MAY 30, 2019

The Mechanism Behind an Enzyme Linking Metabolism and the Circadian Clock

WRITTEN BY: Carmen Leitch

Nocturnin (circadian deadenylase) is an enzyme that has a rhythmic expression pattern; it’s required to act at different times of the day. It’s known to be an important regulator of genes that play a role in metabolism. Now Princeton University researchers have revealed that it works in a totally different way than what had been thought. The findings have been reported in Nature Communications and are outlined in the video.

"The realization that Nocturnin works in this manner will guide our thinking about sleep, oxidative stress, and metabolism, and eventually may serve as a step toward finding better treatments for metabolic diseases," said the leader of the research, Alexei Korennykh, an associate professor of molecular biology at Princeton.

Nocturnin levels are at their highest when the body awakens from sleep. Mice that lack Nocturnin are less likely to gain weight, produce less insulin, and are protected from fatty liver disease. It had been thought to regulate metabolism by destroying certain messenger RNAs (mRNAs), which code for proteins. The destruction of the mRNAs means the proteins they code for won’t be produced, and the levels of those proteins will be reduced. Work done last year indicated, however, that Nocturnin can’t degrade mRNAs.

Joshua Rabinowitz, a professor of chemistry and the Lewis-Sigler Institute for Integrative Genomics at Princeton, created ways to look for metabolites in tissue. In this work, the research team used those methods to reveal that Nocturnin controls certain metabolites that are involved in producing energy and shielding cells from damage. They found that Nocturnin hangs out in the cell’s powerhouses - the mitochondria, which suggests that Nocturnin works there.

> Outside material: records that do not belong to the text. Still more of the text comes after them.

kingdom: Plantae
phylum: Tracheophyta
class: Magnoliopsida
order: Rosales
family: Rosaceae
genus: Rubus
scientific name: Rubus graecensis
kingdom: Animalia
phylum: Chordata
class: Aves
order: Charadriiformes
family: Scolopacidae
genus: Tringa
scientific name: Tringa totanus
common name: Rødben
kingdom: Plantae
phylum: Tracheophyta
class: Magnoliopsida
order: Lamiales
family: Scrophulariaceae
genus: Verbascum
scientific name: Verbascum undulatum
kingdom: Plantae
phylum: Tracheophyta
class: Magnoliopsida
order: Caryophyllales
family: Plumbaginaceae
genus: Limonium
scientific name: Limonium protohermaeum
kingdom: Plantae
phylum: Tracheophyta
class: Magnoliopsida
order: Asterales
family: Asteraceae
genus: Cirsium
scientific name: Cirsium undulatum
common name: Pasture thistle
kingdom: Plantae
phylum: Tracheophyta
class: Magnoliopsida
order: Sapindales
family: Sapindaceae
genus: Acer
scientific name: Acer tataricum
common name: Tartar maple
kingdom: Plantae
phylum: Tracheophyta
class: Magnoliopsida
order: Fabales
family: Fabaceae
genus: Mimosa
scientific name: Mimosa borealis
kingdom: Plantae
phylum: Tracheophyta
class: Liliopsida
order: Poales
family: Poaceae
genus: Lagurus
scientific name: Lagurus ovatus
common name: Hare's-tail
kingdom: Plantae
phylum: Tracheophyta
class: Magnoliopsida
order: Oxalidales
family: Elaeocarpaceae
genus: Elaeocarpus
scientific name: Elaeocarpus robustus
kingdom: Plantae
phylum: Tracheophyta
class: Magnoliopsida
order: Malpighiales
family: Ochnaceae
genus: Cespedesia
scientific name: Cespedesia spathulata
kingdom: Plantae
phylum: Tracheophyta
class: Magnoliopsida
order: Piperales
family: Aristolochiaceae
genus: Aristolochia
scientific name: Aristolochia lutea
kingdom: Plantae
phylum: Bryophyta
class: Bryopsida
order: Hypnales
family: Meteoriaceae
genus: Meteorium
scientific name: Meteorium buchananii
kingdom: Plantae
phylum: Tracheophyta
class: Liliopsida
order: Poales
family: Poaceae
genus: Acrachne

The Nocturnin enzyme modifies two critical metabolic molecules, NADP+ and NADPH, by removing a phosphate group from each to produce NAD+ and NADH, respectively. NAD+ and NADH are essential to the function of metabolic enzymes. Reactive oxygen species (ROS) can control fat storage and metabolism, but they can also be toxic to the cell. The two molecules, NADP+ and NADPH, modulate ROS levels. This is the first enzyme known to function this way inside of mitochondria, noted the researchers. 

High levels of Nocturnin might boost energy production by supplying the cell with NAD+ and NADH. "It is tempting to propose that one physiologic function of Nocturnin could be to maximize available NAD+ and NADH for energy generation in a search for food, using the elevated blood sugar that animals have at the time of awakening," Korennykh said.

The researchers took the work further and characterized human Nocturnin’s crystal structure while bound to NADPH. They also showed that in the fruit fly, Nocturnin (called Curled in this organism) cannot cleave RNA. It acts like the human Nocturnin does, solving a long-standing molecular mystery.

"Our work shows that even in the age of genomics and personalized medicine, basic biology still remains to be understood," Korennykh added. "In the example of Nocturnin and Curled, a pathway regulating some of the most important molecules in metabolism was hidden in plain sight for the past 100 years."